Source information section start

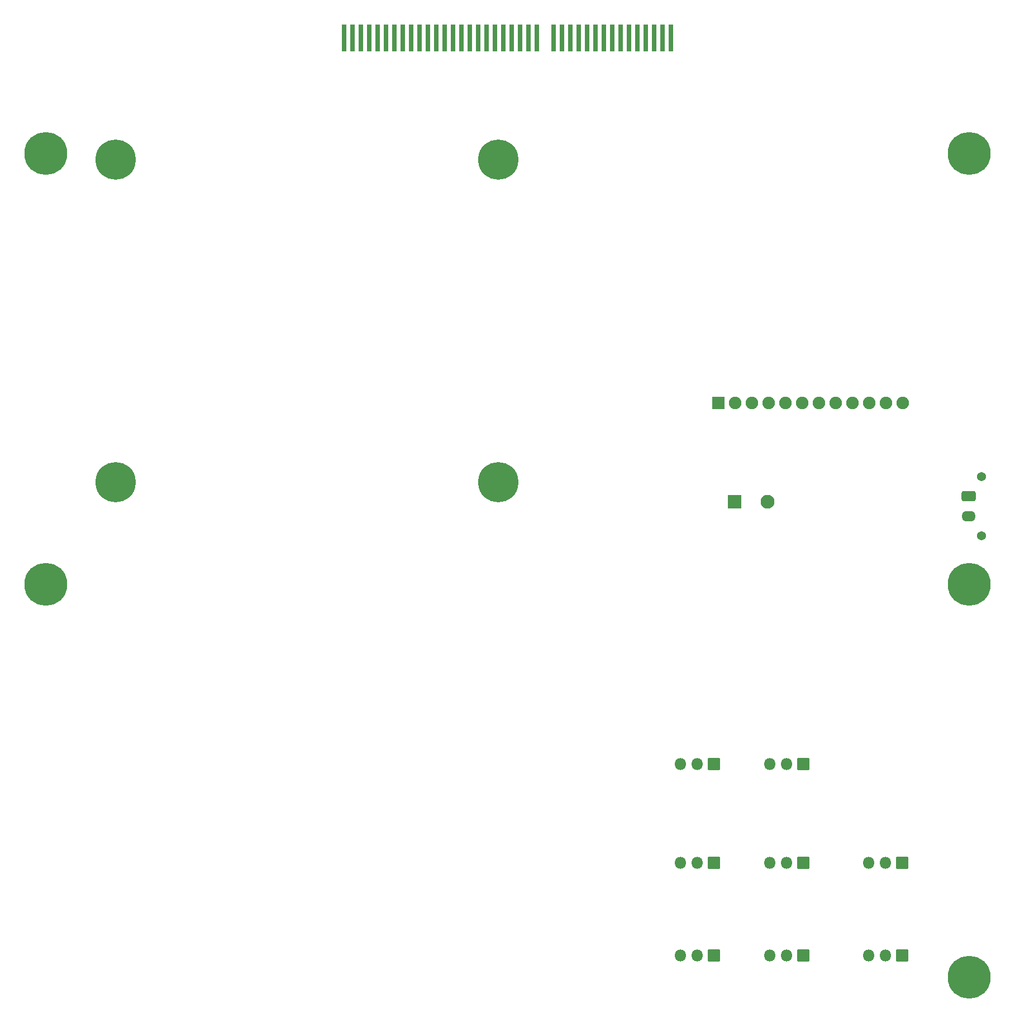
<source format=gbs>
G04 #@! TF.GenerationSoftware,KiCad,Pcbnew,(6.0.2)*
G04 #@! TF.CreationDate,2022-09-21T19:40:20+09:30*
G04 #@! TF.ProjectId,BSPD,42535044-2e6b-4696-9361-645f70636258,4*
G04 #@! TF.SameCoordinates,Original*
G04 #@! TF.FileFunction,Soldermask,Bot*
G04 #@! TF.FilePolarity,Negative*
%FSLAX46Y46*%
G04 Gerber Fmt 4.6, Leading zero omitted, Abs format (unit mm)*
G04 Created by KiCad (PCBNEW (6.0.2)) date 2022-09-21 19:40:20*
%MOMM*%
%LPD*%
G01*
G04 APERTURE LIST*
G04 Aperture macros list*
%AMRoundRect*
0 Rectangle with rounded corners*
0 $1 Rounding radius*
0 $2 $3 $4 $5 $6 $7 $8 $9 X,Y pos of 4 corners*
0 Add a 4 corners polygon primitive as box body*
4,1,4,$2,$3,$4,$5,$6,$7,$8,$9,$2,$3,0*
0 Add four circle primitives for the rounded corners*
1,1,$1+$1,$2,$3*
1,1,$1+$1,$4,$5*
1,1,$1+$1,$6,$7*
1,1,$1+$1,$8,$9*
0 Add four rect primitives between the rounded corners*
20,1,$1+$1,$2,$3,$4,$5,0*
20,1,$1+$1,$4,$5,$6,$7,0*
20,1,$1+$1,$6,$7,$8,$9,0*
20,1,$1+$1,$8,$9,$2,$3,0*%
G04 Aperture macros list end*
%ADD10RoundRect,0.051000X-0.850000X0.850000X-0.850000X-0.850000X0.850000X-0.850000X0.850000X0.850000X0*%
%ADD11O,1.802000X1.802000*%
%ADD12C,0.902000*%
%ADD13C,6.502000*%
%ADD14C,1.372000*%
%ADD15RoundRect,0.301001X-0.759999X0.499999X-0.759999X-0.499999X0.759999X-0.499999X0.759999X0.499999X0*%
%ADD16O,2.122000X1.602000*%
%ADD17RoundRect,0.051000X-0.900000X-0.900000X0.900000X-0.900000X0.900000X0.900000X-0.900000X0.900000X0*%
%ADD18C,1.902000*%
%ADD19RoundRect,0.051000X0.280000X2.000000X-0.280000X2.000000X-0.280000X-2.000000X0.280000X-2.000000X0*%
%ADD20C,6.102000*%
%ADD21RoundRect,0.051000X-1.000000X-1.000000X1.000000X-1.000000X1.000000X1.000000X-1.000000X1.000000X0*%
%ADD22C,2.102000*%
G04 APERTURE END LIST*
D10*
X141885000Y-141600000D03*
D11*
X139345000Y-141600000D03*
X136805000Y-141600000D03*
D10*
X141925000Y-126600000D03*
D11*
X139385000Y-126600000D03*
X136845000Y-126600000D03*
D10*
X141885000Y-155600000D03*
D11*
X139345000Y-155600000D03*
X136805000Y-155600000D03*
D10*
X128385000Y-141600000D03*
D11*
X125845000Y-141600000D03*
X123305000Y-141600000D03*
D10*
X128385000Y-155600000D03*
D11*
X125845000Y-155600000D03*
X123305000Y-155600000D03*
D10*
X156885000Y-141600000D03*
D11*
X154345000Y-141600000D03*
X151805000Y-141600000D03*
D10*
X156885000Y-155600000D03*
D11*
X154345000Y-155600000D03*
X151805000Y-155600000D03*
D10*
X128385000Y-126600000D03*
D11*
X125845000Y-126600000D03*
X123305000Y-126600000D03*
D12*
X167087500Y-156519620D03*
X167087500Y-161319620D03*
X168784556Y-157222564D03*
X165390444Y-157222564D03*
X169487500Y-158919620D03*
X165390444Y-160616676D03*
X168784556Y-160616676D03*
D13*
X167087500Y-158919620D03*
D12*
X164687500Y-158919620D03*
D14*
X168910000Y-82950000D03*
X168910000Y-91950000D03*
D15*
X166950000Y-85950000D03*
D16*
X166950000Y-88950000D03*
D17*
X129030000Y-71805000D03*
D18*
X131570000Y-71805000D03*
X134110000Y-71805000D03*
X136650000Y-71805000D03*
X139190000Y-71805000D03*
X141730000Y-71805000D03*
X144270000Y-71805000D03*
X146810000Y-71805000D03*
X149350000Y-71805000D03*
X151890000Y-71805000D03*
X154430000Y-71805000D03*
X156970000Y-71805000D03*
D19*
X121847500Y-16409620D03*
X120577500Y-16409620D03*
X119307500Y-16409620D03*
X118037500Y-16409620D03*
X116767500Y-16409620D03*
X115497500Y-16409620D03*
X114227500Y-16409620D03*
X112957500Y-16409620D03*
X111687500Y-16409620D03*
X110417500Y-16409620D03*
X109147500Y-16409620D03*
X107877500Y-16409620D03*
X106607500Y-16409620D03*
X105337500Y-16409620D03*
X104067500Y-16409620D03*
X101527500Y-16409620D03*
X100257500Y-16409620D03*
X98987500Y-16409620D03*
X97717500Y-16409620D03*
X96447500Y-16409620D03*
X95177500Y-16409620D03*
X93907500Y-16409620D03*
X92637500Y-16409620D03*
X91367500Y-16409620D03*
X90097500Y-16409620D03*
X88827500Y-16409620D03*
X87557500Y-16409620D03*
X86287500Y-16409620D03*
X85017500Y-16409620D03*
X83747500Y-16409620D03*
X82477500Y-16409620D03*
X81207500Y-16409620D03*
X79937500Y-16409620D03*
X78667500Y-16409620D03*
X77397500Y-16409620D03*
X76127500Y-16409620D03*
X74857500Y-16409620D03*
X73587500Y-16409620D03*
X72317500Y-16409620D03*
D12*
X27075500Y-101719620D03*
X29475500Y-99319620D03*
X25378444Y-101016676D03*
X27075500Y-96919620D03*
X25378444Y-97622564D03*
D13*
X27075500Y-99319620D03*
D12*
X28772556Y-97622564D03*
X28772556Y-101016676D03*
X24675500Y-99319620D03*
X167075500Y-31563325D03*
X165378444Y-35660381D03*
X169475500Y-33963325D03*
X168772556Y-35660381D03*
X168772556Y-32266269D03*
X167075500Y-36363325D03*
D13*
X167075500Y-33963325D03*
D12*
X164675500Y-33963325D03*
X165378444Y-32266269D03*
D20*
X37715000Y-34855000D03*
X95715000Y-34855000D03*
X95715000Y-83855000D03*
X37715000Y-83855000D03*
D12*
X169475500Y-99319620D03*
X164675500Y-99319620D03*
X165378444Y-97622564D03*
X165378444Y-101016676D03*
X168772556Y-97622564D03*
X167075500Y-96919620D03*
X167075500Y-101719620D03*
X168772556Y-101016676D03*
D13*
X167075500Y-99319620D03*
D12*
X25378444Y-35660381D03*
X28772556Y-35660381D03*
X24675500Y-33963325D03*
D13*
X27075500Y-33963325D03*
D12*
X27075500Y-31563325D03*
X27075500Y-36363325D03*
X29475500Y-33963325D03*
X25378444Y-32266269D03*
X28772556Y-32266269D03*
D21*
X131500000Y-86800000D03*
D22*
X136500000Y-86800000D03*
M02*

</source>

Source information section end

**Task requirements**: Retype the records verbatim, excluding each image they hold.

**Written solution**:
<source format=gbs>
G04 #@! TF.GenerationSoftware,KiCad,Pcbnew,(6.0.2)*
G04 #@! TF.CreationDate,2022-09-21T19:40:20+09:30*
G04 #@! TF.ProjectId,BSPD,42535044-2e6b-4696-9361-645f70636258,4*
G04 #@! TF.SameCoordinates,Original*
G04 #@! TF.FileFunction,Soldermask,Bot*
G04 #@! TF.FilePolarity,Negative*
%FSLAX46Y46*%
G04 Gerber Fmt 4.6, Leading zero omitted, Abs format (unit mm)*
G04 Created by KiCad (PCBNEW (6.0.2)) date 2022-09-21 19:40:20*
%MOMM*%
%LPD*%
G01*
G04 APERTURE LIST*
G04 Aperture macros list*
%AMRoundRect*
0 Rectangle with rounded corners*
0 $1 Rounding radius*
0 $2 $3 $4 $5 $6 $7 $8 $9 X,Y pos of 4 corners*
0 Add a 4 corners polygon primitive as box body*
4,1,4,$2,$3,$4,$5,$6,$7,$8,$9,$2,$3,0*
0 Add four circle primitives for the rounded corners*
1,1,$1+$1,$2,$3*
1,1,$1+$1,$4,$5*
1,1,$1+$1,$6,$7*
1,1,$1+$1,$8,$9*
0 Add four rect primitives between the rounded corners*
20,1,$1+$1,$2,$3,$4,$5,0*
20,1,$1+$1,$4,$5,$6,$7,0*
20,1,$1+$1,$6,$7,$8,$9,0*
20,1,$1+$1,$8,$9,$2,$3,0*%
G04 Aperture macros list end*
%ADD10RoundRect,0.051000X-0.850000X0.850000X-0.850000X-0.850000X0.850000X-0.850000X0.850000X0.850000X0*%
%ADD11O,1.802000X1.802000*%
%ADD12C,0.902000*%
%ADD13C,6.502000*%
%ADD14C,1.372000*%
%ADD15RoundRect,0.301001X-0.759999X0.499999X-0.759999X-0.499999X0.759999X-0.499999X0.759999X0.499999X0*%
%ADD16O,2.122000X1.602000*%
%ADD17RoundRect,0.051000X-0.900000X-0.900000X0.900000X-0.900000X0.900000X0.900000X-0.900000X0.900000X0*%
%ADD18C,1.902000*%
%ADD19RoundRect,0.051000X0.280000X2.000000X-0.280000X2.000000X-0.280000X-2.000000X0.280000X-2.000000X0*%
%ADD20C,6.102000*%
%ADD21RoundRect,0.051000X-1.000000X-1.000000X1.000000X-1.000000X1.000000X1.000000X-1.000000X1.000000X0*%
%ADD22C,2.102000*%
G04 APERTURE END LIST*
D10*
X141885000Y-141600000D03*
D11*
X139345000Y-141600000D03*
X136805000Y-141600000D03*
D10*
X141925000Y-126600000D03*
D11*
X139385000Y-126600000D03*
X136845000Y-126600000D03*
D10*
X141885000Y-155600000D03*
D11*
X139345000Y-155600000D03*
X136805000Y-155600000D03*
D10*
X128385000Y-141600000D03*
D11*
X125845000Y-141600000D03*
X123305000Y-141600000D03*
D10*
X128385000Y-155600000D03*
D11*
X125845000Y-155600000D03*
X123305000Y-155600000D03*
D10*
X156885000Y-141600000D03*
D11*
X154345000Y-141600000D03*
X151805000Y-141600000D03*
D10*
X156885000Y-155600000D03*
D11*
X154345000Y-155600000D03*
X151805000Y-155600000D03*
D10*
X128385000Y-126600000D03*
D11*
X125845000Y-126600000D03*
X123305000Y-126600000D03*
D12*
X167087500Y-156519620D03*
X167087500Y-161319620D03*
X168784556Y-157222564D03*
X165390444Y-157222564D03*
X169487500Y-158919620D03*
X165390444Y-160616676D03*
X168784556Y-160616676D03*
D13*
X167087500Y-158919620D03*
D12*
X164687500Y-158919620D03*
D14*
X168910000Y-82950000D03*
X168910000Y-91950000D03*
D15*
X166950000Y-85950000D03*
D16*
X166950000Y-88950000D03*
D17*
X129030000Y-71805000D03*
D18*
X131570000Y-71805000D03*
X134110000Y-71805000D03*
X136650000Y-71805000D03*
X139190000Y-71805000D03*
X141730000Y-71805000D03*
X144270000Y-71805000D03*
X146810000Y-71805000D03*
X149350000Y-71805000D03*
X151890000Y-71805000D03*
X154430000Y-71805000D03*
X156970000Y-71805000D03*
D19*
X121847500Y-16409620D03*
X120577500Y-16409620D03*
X119307500Y-16409620D03*
X118037500Y-16409620D03*
X116767500Y-16409620D03*
X115497500Y-16409620D03*
X114227500Y-16409620D03*
X112957500Y-16409620D03*
X111687500Y-16409620D03*
X110417500Y-16409620D03*
X109147500Y-16409620D03*
X107877500Y-16409620D03*
X106607500Y-16409620D03*
X105337500Y-16409620D03*
X104067500Y-16409620D03*
X101527500Y-16409620D03*
X100257500Y-16409620D03*
X98987500Y-16409620D03*
X97717500Y-16409620D03*
X96447500Y-16409620D03*
X95177500Y-16409620D03*
X93907500Y-16409620D03*
X92637500Y-16409620D03*
X91367500Y-16409620D03*
X90097500Y-16409620D03*
X88827500Y-16409620D03*
X87557500Y-16409620D03*
X86287500Y-16409620D03*
X85017500Y-16409620D03*
X83747500Y-16409620D03*
X82477500Y-16409620D03*
X81207500Y-16409620D03*
X79937500Y-16409620D03*
X78667500Y-16409620D03*
X77397500Y-16409620D03*
X76127500Y-16409620D03*
X74857500Y-16409620D03*
X73587500Y-16409620D03*
X72317500Y-16409620D03*
D12*
X27075500Y-101719620D03*
X29475500Y-99319620D03*
X25378444Y-101016676D03*
X27075500Y-96919620D03*
X25378444Y-97622564D03*
D13*
X27075500Y-99319620D03*
D12*
X28772556Y-97622564D03*
X28772556Y-101016676D03*
X24675500Y-99319620D03*
X167075500Y-31563325D03*
X165378444Y-35660381D03*
X169475500Y-33963325D03*
X168772556Y-35660381D03*
X168772556Y-32266269D03*
X167075500Y-36363325D03*
D13*
X167075500Y-33963325D03*
D12*
X164675500Y-33963325D03*
X165378444Y-32266269D03*
D20*
X37715000Y-34855000D03*
X95715000Y-34855000D03*
X95715000Y-83855000D03*
X37715000Y-83855000D03*
D12*
X169475500Y-99319620D03*
X164675500Y-99319620D03*
X165378444Y-97622564D03*
X165378444Y-101016676D03*
X168772556Y-97622564D03*
X167075500Y-96919620D03*
X167075500Y-101719620D03*
X168772556Y-101016676D03*
D13*
X167075500Y-99319620D03*
D12*
X25378444Y-35660381D03*
X28772556Y-35660381D03*
X24675500Y-33963325D03*
D13*
X27075500Y-33963325D03*
D12*
X27075500Y-31563325D03*
X27075500Y-36363325D03*
X29475500Y-33963325D03*
X25378444Y-32266269D03*
X28772556Y-32266269D03*
D21*
X131500000Y-86800000D03*
D22*
X136500000Y-86800000D03*
M02*

</source>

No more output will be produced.